Decolonizing Recidivism Models | Nathaniel Joselson

Decolonizing Recidivism Models


It has been a while since I posted because I have been going deep in my research about the so-called “science” of recidivism modeling (ie predicting the risk that a person convicted of a crime re-offends). There are many types of recidivism prediction algorithms which are used and misused on all levels of the American criminal justice system (including sentencing) supposedly to help states better allocate resources to people that need it. However these models have been shown to be highly biased against people of color, women and people living in poverty. There are lots of great people writing about this topic and how to conceptualize the problem notably the mathbabe blog and propublica. In another post I will attempt to outline why these biased algorithms are so dangerous but first I wanted to zoom out back to the reason I started writing this blog.

Statistics prides itself on being comprised of perfect, unchanging ‘laws of nature’ written in the language of mathematics. This is how people argue that it is impossible to decolonize statistics. They argue that if statistics is co-opted for an unjust cause, such as justifying the biased recidivism models above, then this is the fault of the designers and users of the models rather than the underlying statistics. The cure then is simply to produce more woke statisticians but leave the techniques alone.

I clearly disagree with this view (otherwise this blog wouldn’t exist) but even I found myself falling into this mental trap as I began to think about how to write about recidivism modelling. I started by grouping the problems I found with the algorithms into three distinct categories: emotional problems, philosophical problems and statistical problems. As I started to write, though, my thoughts felt disjoint and poorly organized. I couldn’t really bring forward the extent of my philosophical fear of these models. Obsession with categorization was a colonial era mistake European scientists made and it obviously still plagues our thinking to this day. There is no reason that philosophical and emotional arguments should hold a lower place in statistical discussion than purely statistical arguments. The real world is not constructed of purely statistical arguments and needs to be conceptualized as interdisciplinary.

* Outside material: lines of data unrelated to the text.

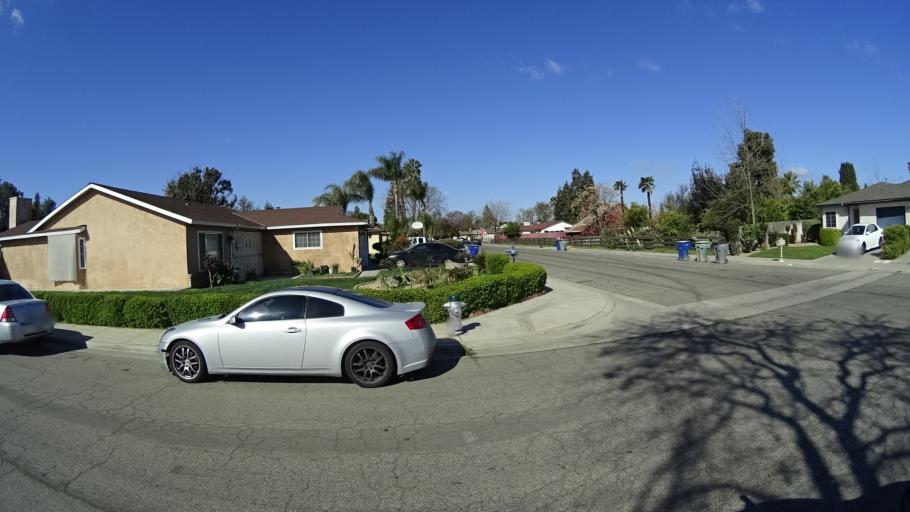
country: US
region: California
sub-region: Fresno County
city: West Park
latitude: 36.7955
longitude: -119.8814
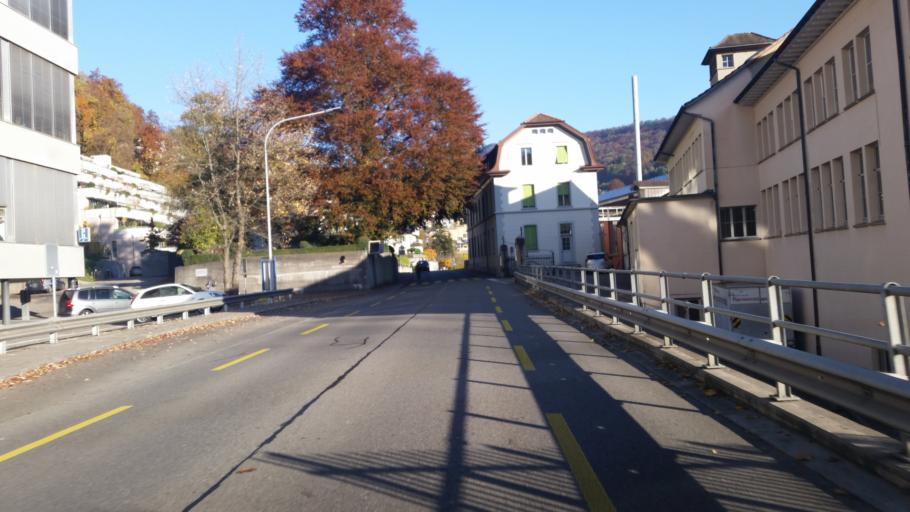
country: CH
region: Aargau
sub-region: Bezirk Baden
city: Baden
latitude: 47.4827
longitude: 8.3092
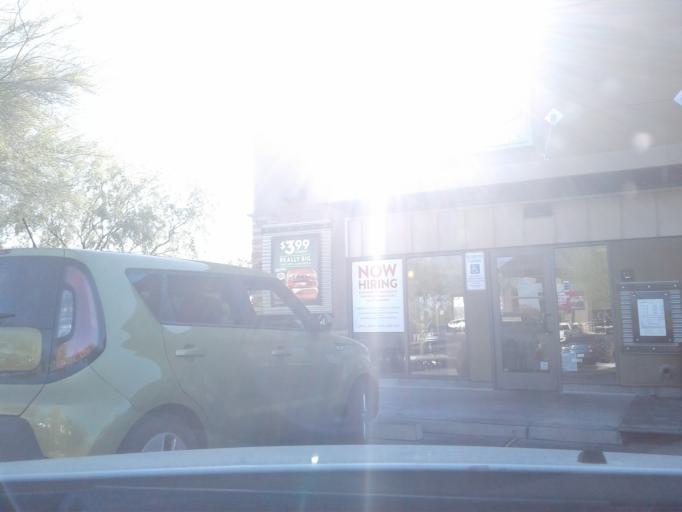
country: US
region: Arizona
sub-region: Maricopa County
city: Anthem
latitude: 33.7979
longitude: -112.1167
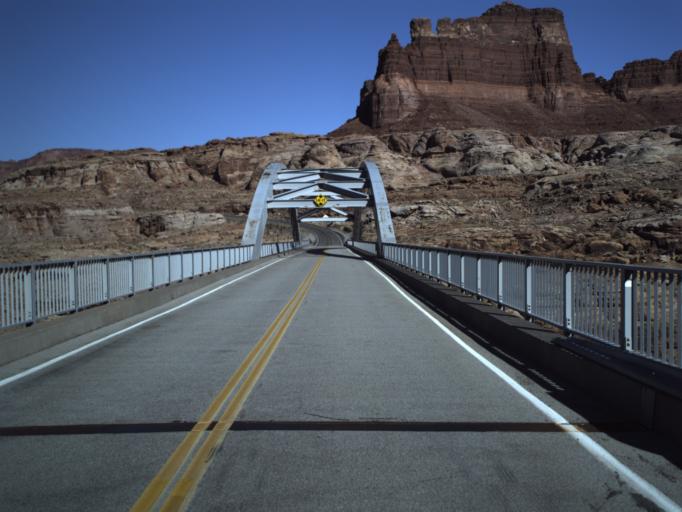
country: US
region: Utah
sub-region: San Juan County
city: Blanding
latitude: 37.8902
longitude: -110.3698
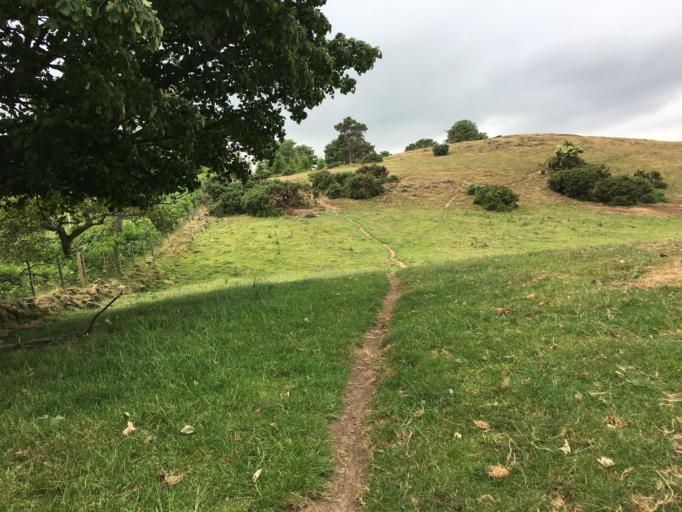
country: GB
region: England
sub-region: Northumberland
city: Belford
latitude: 55.6041
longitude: -1.8562
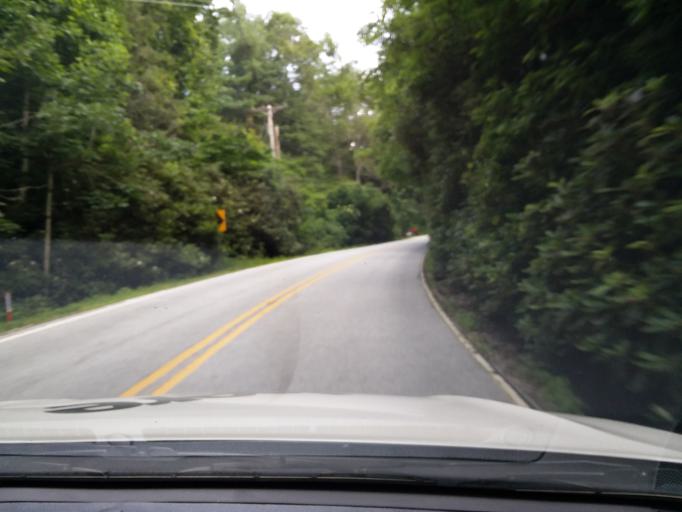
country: US
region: Georgia
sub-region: Rabun County
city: Mountain City
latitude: 35.0372
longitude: -83.2621
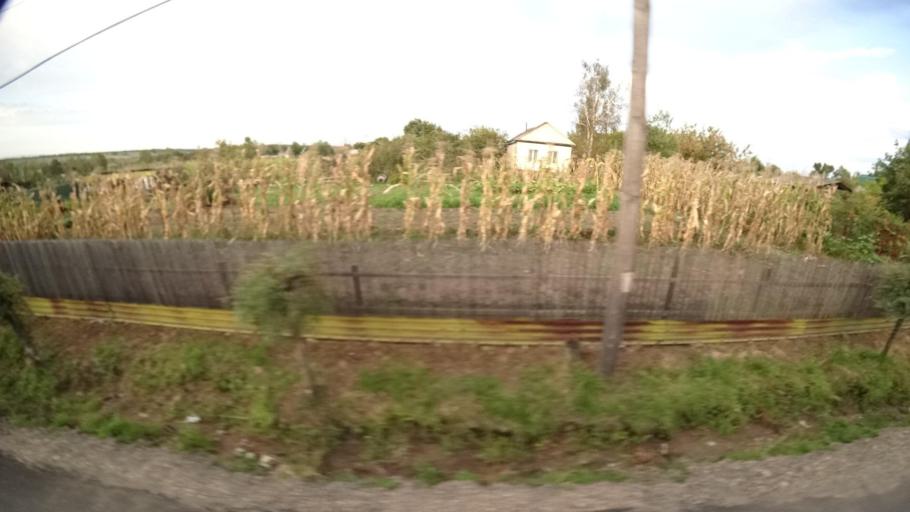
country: RU
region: Primorskiy
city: Yakovlevka
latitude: 44.4219
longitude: 133.4669
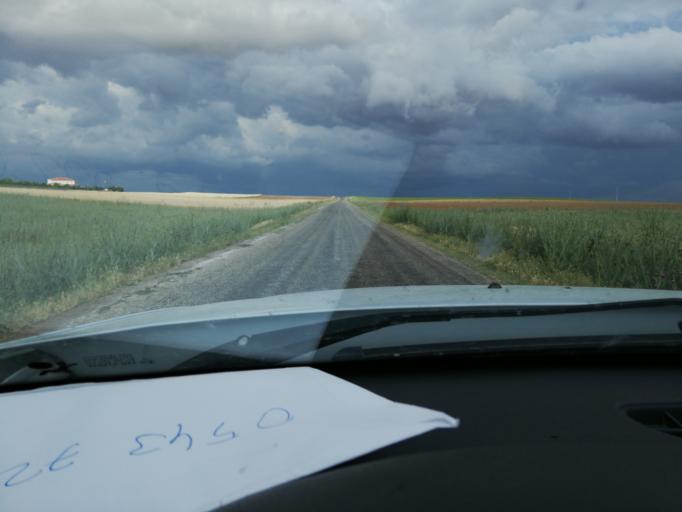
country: TR
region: Kirsehir
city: Kirsehir
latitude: 39.0420
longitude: 34.1701
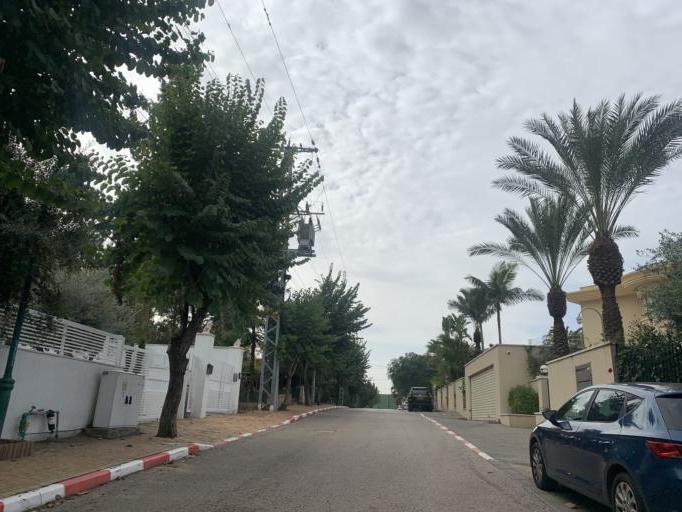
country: IL
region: Central District
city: Hod HaSharon
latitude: 32.1658
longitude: 34.8824
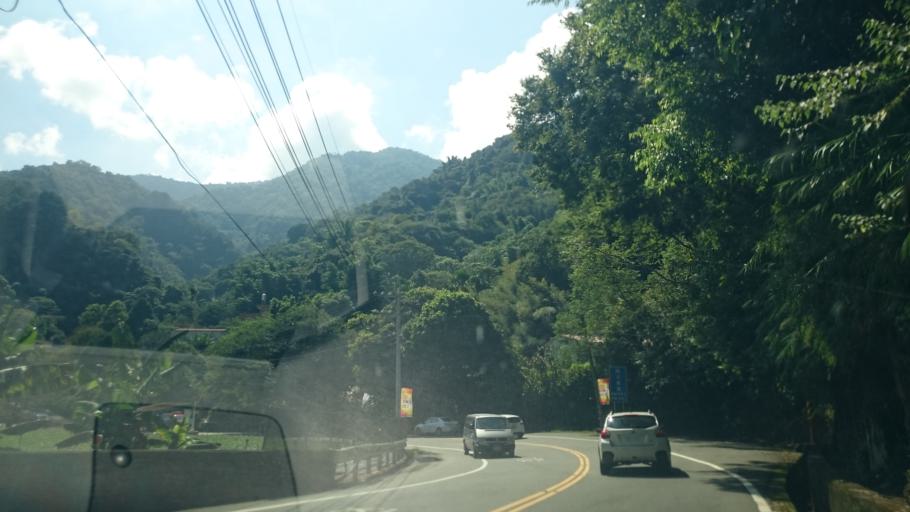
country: TW
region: Taiwan
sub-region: Nantou
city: Puli
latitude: 23.9953
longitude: 121.0761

This is why recidivism risk modelling is such an important example to take up because despite my misgivings about the algorithms’ use and effectiveness, such models fulfil many statistical criteria for being significantly predictive. That is why we need to expect more from a decolonized statistics than simply developing statistically significant models. These recidivism algorithms are proving inaccurate based on patterns of structural bias which mirror racial and socio-economic biases already present in the criminal justice system and yet people are not questioning them because of the implicit “perfection” of mathematics and mathematical modelling by extension. It is therefore up to a decolonized statistics to welcome the emotional and philosophical discomfort that comes with using a computer program to essentially determine prison sentences for vulnerable individuals.
We need to expect as standard the development of values driven, ethically sound models. In 2017 we need to be able to expect imagination and forward thinking to help create the world we want, rather than thinking which further cements the colonial foundations of our capitalist society. Learning about decolonization is an ongoing process and it took a while before I diagnosed the problems in my own thinking.